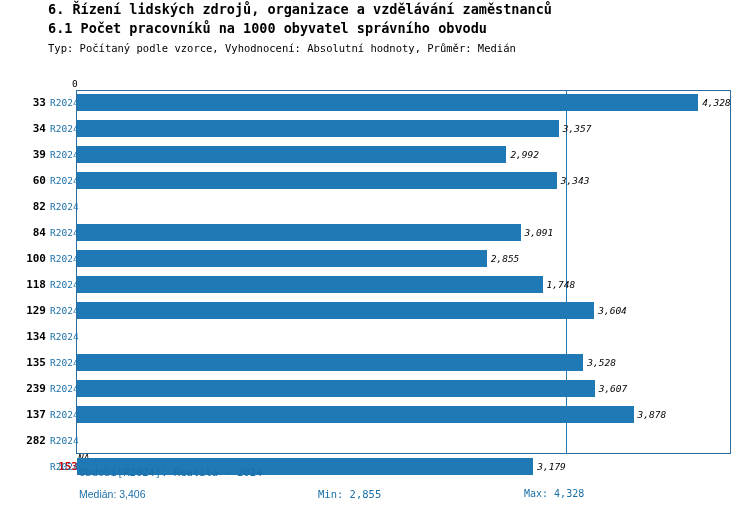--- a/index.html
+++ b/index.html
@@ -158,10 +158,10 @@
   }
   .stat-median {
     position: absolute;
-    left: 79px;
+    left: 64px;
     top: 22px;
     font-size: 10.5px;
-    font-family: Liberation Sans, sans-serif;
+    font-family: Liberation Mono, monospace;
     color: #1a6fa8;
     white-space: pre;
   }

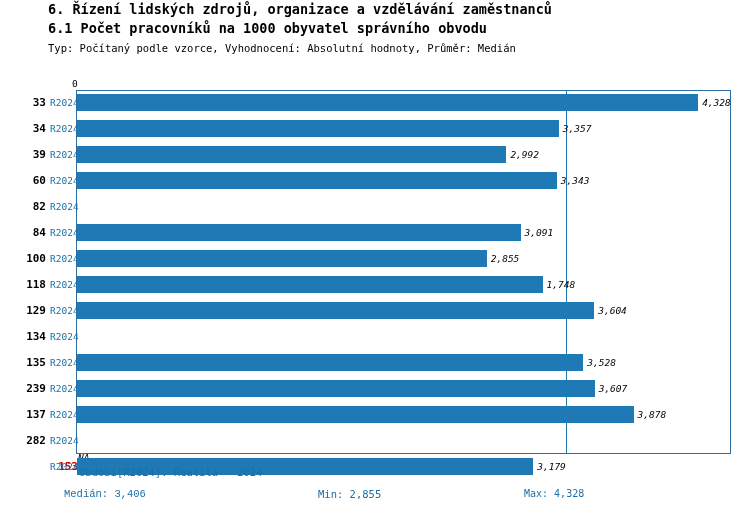--- a/index.html
+++ b/index.html
@@ -178,7 +178,7 @@
     position: absolute;
     left: 524px;
     top: 22px;
-    font-size: 10px;
+    font-size: 16px;
     font-family: "DejaVu Sans Mono", monospace;
     color: #1a6fa8;
     white-space: pre;

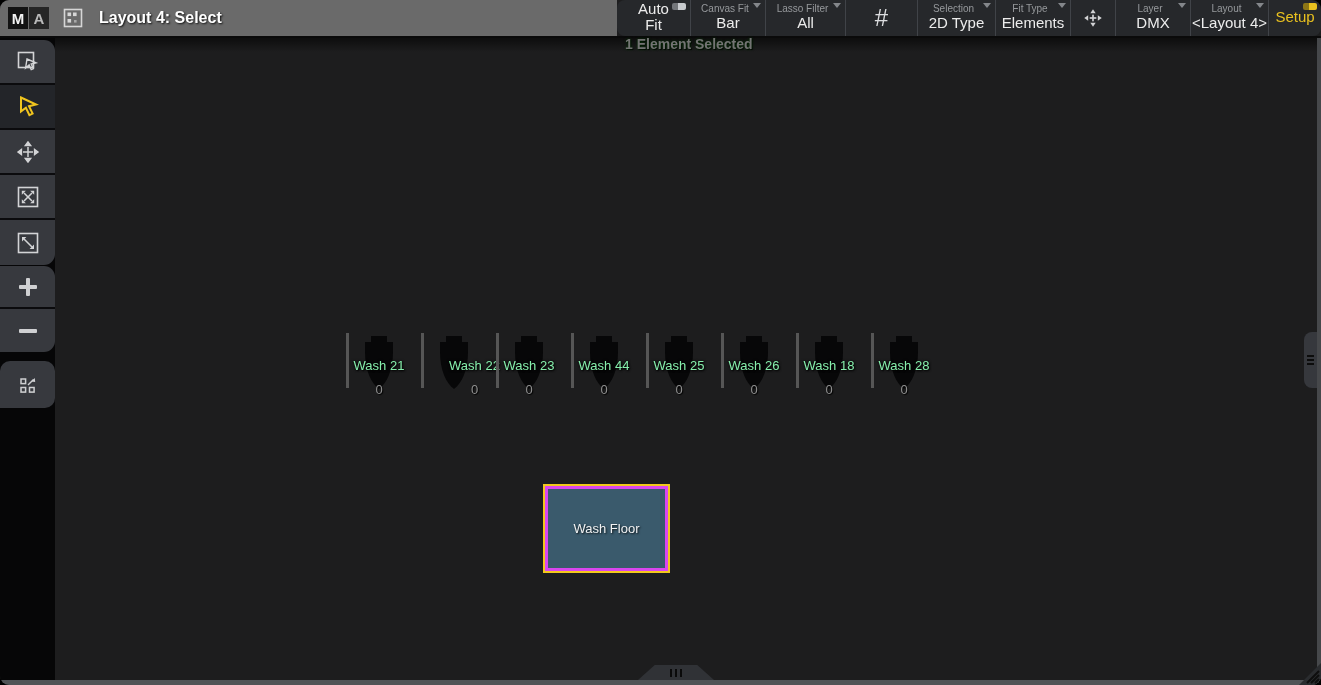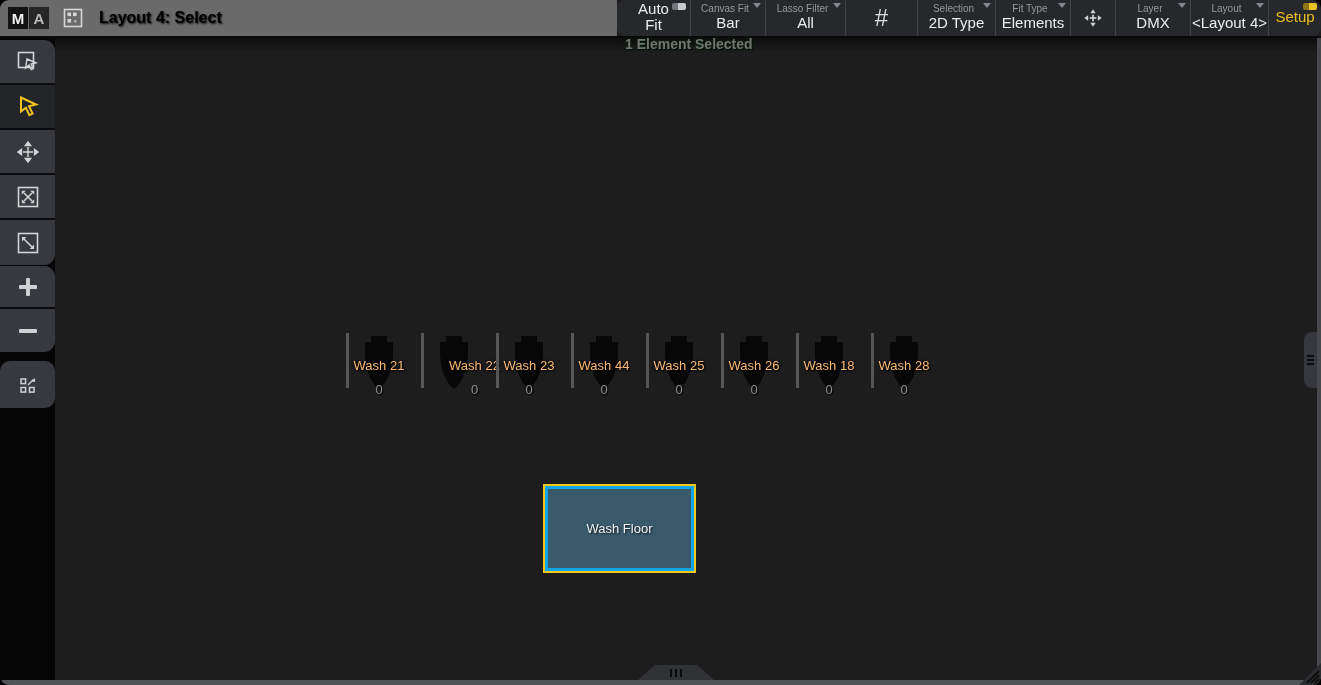--- a/index.html
+++ b/index.html
@@ -13,7 +13,7 @@
   .logo .sq.m{background:#131313;color:#f2f2f2;}
   .logo .sq.a{background:#262626;color:#b9b9b9;}
   .win-icon{margin-left:14px;width:20px;height:20px;}
-  .title{margin-left:16px;color:#000000;font-size:16px;font-weight:bold;text-shadow:1px 1px 2px rgba(0,0,0,.85);}
+  .title{margin-left:16px;color:#ffffff;font-size:16px;font-weight:bold;text-shadow:1px 1px 2px rgba(0,0,0,.85);}
 
   
   .toolbar{flex:1;background:#26282b;display:flex;border-radius:8px;}

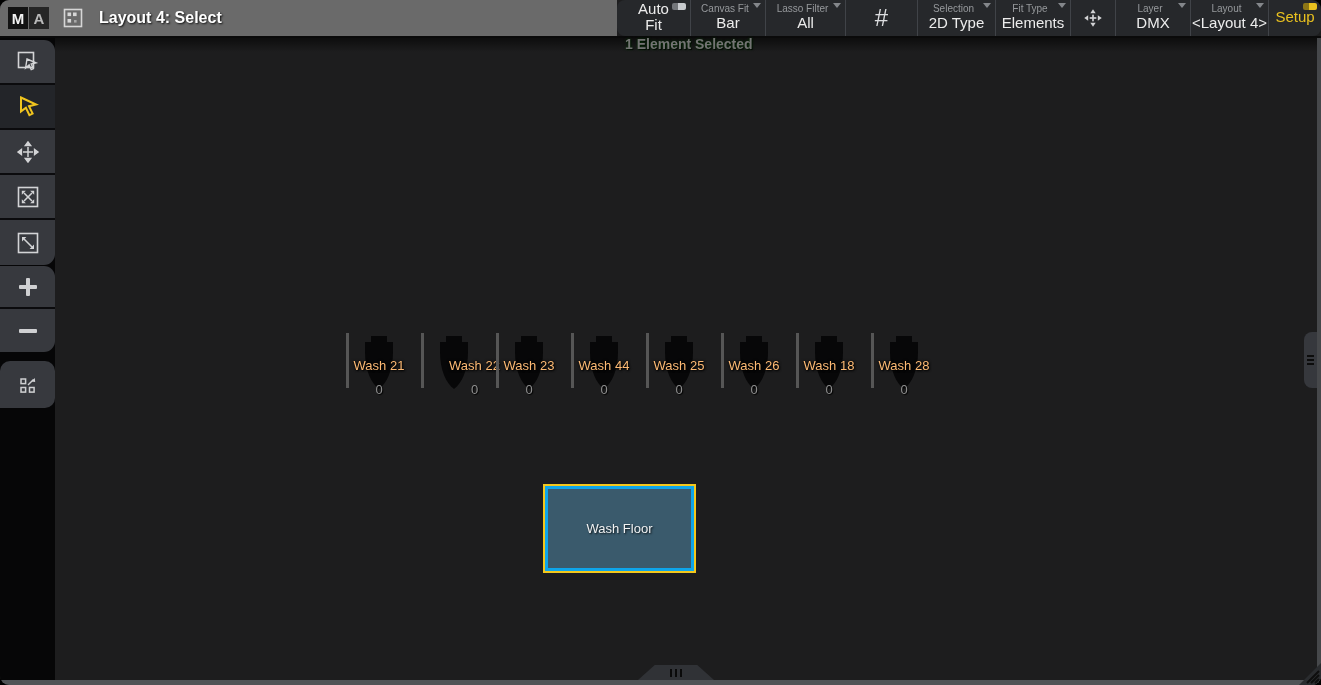--- a/index.html
+++ b/index.html
@@ -48,7 +48,7 @@
   .fixture{position:absolute;width:66px;height:64px;}
   .fixture .bar{position:absolute;left:0;top:0;width:3px;height:55px;background:#565656;}
   .fixture svg{position:absolute;left:14px;top:2px;}
-  .fixture .fname{position:absolute;top:25px;left:-8px;right:-8px;text-align:center;color:#fdba74;font-size:13px;text-shadow:1px 1px 2px #000,0 0 3px #000;}
+  .fixture .fname{position:absolute;top:25px;left:-8px;right:-8px;text-align:center;color:#86efac;font-size:13px;text-shadow:1px 1px 2px #000,0 0 3px #000;}
   .fixture .fval{position:absolute;top:49px;left:0;right:0;text-align:center;color:#8f8f8f;font-size:13px;text-shadow:1px 1px 1px #000;}
 
   .wash-floor{position:absolute;left:488px;top:446px;width:153px;height:89px;box-sizing:border-box;border:2px solid #f2c71c;background:#0ea5e9;padding:3px;}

▸ **EXERCISE AIM**: Your job is to repeat every entry exactly, keeping all pictures out of the copy.

▸ **REPLY**:
--- a/index.html
+++ b/index.html
@@ -158,10 +158,10 @@
   }
   .stat-median {
     position: absolute;
-    left: 79px;
+    left: 64px;
     top: 22px;
     font-size: 10.5px;
-    font-family: Liberation Sans, sans-serif;
+    font-family: Liberation Mono, monospace;
     color: #1a6fa8;
     white-space: pre;
   }

--- a/index.html
+++ b/index.html
@@ -178,7 +178,7 @@
     position: absolute;
     left: 524px;
     top: 22px;
-    font-size: 10px;
+    font-size: 16px;
     font-family: "DejaVu Sans Mono", monospace;
     color: #1a6fa8;
     white-space: pre;

--- a/index.html
+++ b/index.html
@@ -13,7 +13,7 @@
   .logo .sq.m{background:#131313;color:#f2f2f2;}
   .logo .sq.a{background:#262626;color:#b9b9b9;}
   .win-icon{margin-left:14px;width:20px;height:20px;}
-  .title{margin-left:16px;color:#000000;font-size:16px;font-weight:bold;text-shadow:1px 1px 2px rgba(0,0,0,.85);}
+  .title{margin-left:16px;color:#ffffff;font-size:16px;font-weight:bold;text-shadow:1px 1px 2px rgba(0,0,0,.85);}
 
   
   .toolbar{flex:1;background:#26282b;display:flex;border-radius:8px;}

--- a/index.html
+++ b/index.html
@@ -48,7 +48,7 @@
   .fixture{position:absolute;width:66px;height:64px;}
   .fixture .bar{position:absolute;left:0;top:0;width:3px;height:55px;background:#565656;}
   .fixture svg{position:absolute;left:14px;top:2px;}
-  .fixture .fname{position:absolute;top:25px;left:-8px;right:-8px;text-align:center;color:#fdba74;font-size:13px;text-shadow:1px 1px 2px #000,0 0 3px #000;}
+  .fixture .fname{position:absolute;top:25px;left:-8px;right:-8px;text-align:center;color:#86efac;font-size:13px;text-shadow:1px 1px 2px #000,0 0 3px #000;}
   .fixture .fval{position:absolute;top:49px;left:0;right:0;text-align:center;color:#8f8f8f;font-size:13px;text-shadow:1px 1px 1px #000;}
 
   .wash-floor{position:absolute;left:488px;top:446px;width:153px;height:89px;box-sizing:border-box;border:2px solid #f2c71c;background:#0ea5e9;padding:3px;}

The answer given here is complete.